**Activity:** Set down each line of the listing exactly as it reads.

**Data:**
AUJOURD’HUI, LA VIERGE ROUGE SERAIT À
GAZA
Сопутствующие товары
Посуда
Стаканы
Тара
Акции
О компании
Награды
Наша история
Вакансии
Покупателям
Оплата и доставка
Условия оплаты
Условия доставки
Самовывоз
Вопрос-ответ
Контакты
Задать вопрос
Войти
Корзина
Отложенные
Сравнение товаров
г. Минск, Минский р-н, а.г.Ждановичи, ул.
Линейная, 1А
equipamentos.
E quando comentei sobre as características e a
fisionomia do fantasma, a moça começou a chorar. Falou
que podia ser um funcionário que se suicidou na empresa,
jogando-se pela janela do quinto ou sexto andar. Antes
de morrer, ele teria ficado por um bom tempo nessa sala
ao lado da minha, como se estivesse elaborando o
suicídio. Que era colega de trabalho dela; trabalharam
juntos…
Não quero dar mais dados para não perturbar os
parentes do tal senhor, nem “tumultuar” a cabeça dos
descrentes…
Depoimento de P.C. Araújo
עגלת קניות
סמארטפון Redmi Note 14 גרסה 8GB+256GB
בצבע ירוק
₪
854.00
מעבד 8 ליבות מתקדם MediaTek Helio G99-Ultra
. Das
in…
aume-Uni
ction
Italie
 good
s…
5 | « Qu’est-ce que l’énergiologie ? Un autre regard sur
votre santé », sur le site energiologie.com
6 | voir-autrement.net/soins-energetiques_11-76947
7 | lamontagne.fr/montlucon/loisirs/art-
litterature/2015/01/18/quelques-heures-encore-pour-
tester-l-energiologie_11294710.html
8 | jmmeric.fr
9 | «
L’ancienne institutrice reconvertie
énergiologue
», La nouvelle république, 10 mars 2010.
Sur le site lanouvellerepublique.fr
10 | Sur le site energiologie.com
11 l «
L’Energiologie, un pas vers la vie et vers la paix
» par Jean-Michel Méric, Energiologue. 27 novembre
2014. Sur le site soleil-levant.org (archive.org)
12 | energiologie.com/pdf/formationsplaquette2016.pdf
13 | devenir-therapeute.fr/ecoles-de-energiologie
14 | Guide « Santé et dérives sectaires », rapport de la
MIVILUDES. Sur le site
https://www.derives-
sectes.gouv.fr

**Exercise solution:**
AUJOURD’HUI, LA VIERGE ROUGE SERAIT À
GAZA
Сопутствующие товары
Посуда
Стаканы
Тара
Акции
О компании
Награды
Наша история
Вакансии
Покупателям
Оплата и доставка
Условия оплаты
Условия доставки
Самовывоз
Вопрос-ответ
Контакты
Задать вопрос
Войти
Корзина
Отложенные
Сравнение товаров
г. Минск, Минский р-н, а.г.Ждановичи, ул.
Линейная, 1А
equipamentos.
E quando comentei sobre as características e a
fisionomia do fantasma, a moça começou a chorar. Falou
que podia ser um funcionário que se suicidou na empresa,
jogando-se pela janela do quinto ou sexto andar. Antes
de morrer, ele teria ficado por um bom tempo nessa sala
ao lado da minha, como se estivesse elaborando o
suicídio. Que era colega de trabalho dela; trabalharam
juntos…
Não quero dar mais dados para não perturbar os
parentes do tal senhor, nem “tumultuar” a cabeça dos
descrentes…
Depoimento de P.C. Araújo
עגלת קניות
סמארטפון Redmi Note 14 גרסה 8GB+256GB
בצבע ירוק
₪
854.00
מעבד 8 ליבות מתקדם MediaTek Helio G99-Ultra
. Das
in…
aume-Uni
ction
Italie
 good
s…
5 | « Qu’est-ce que l’énergiologie ? Un autre regard sur
votre santé », sur le site energiologie.com
6 | voir-autrement.net/soins-energetiques_11-76947
7 | lamontagne.fr/montlucon/loisirs/art-
litterature/2015/01/18/quelques-heures-encore-pour-
tester-l-energiologie_11294710.html
8 | jmmeric.fr
9 | «
L’ancienne institutrice reconvertie
énergiologue
», La nouvelle république, 10 mars 2010.
Sur le site lanouvellerepublique.fr
10 | Sur le site energiologie.com
11 l «
L’Energiologie, un pas vers la vie et vers la paix
» par Jean-Michel Méric, Energiologue. 27 novembre
2014. Sur le site soleil-levant.org (archive.org)
12 | energiologie.com/pdf/formationsplaquette2016.pdf
13 | devenir-therapeute.fr/ecoles-de-energiologie
14 | Guide « Santé et dérives sectaires », rapport de la
MIVILUDES. Sur le site
https://www.derives-
sectes.gouv.fr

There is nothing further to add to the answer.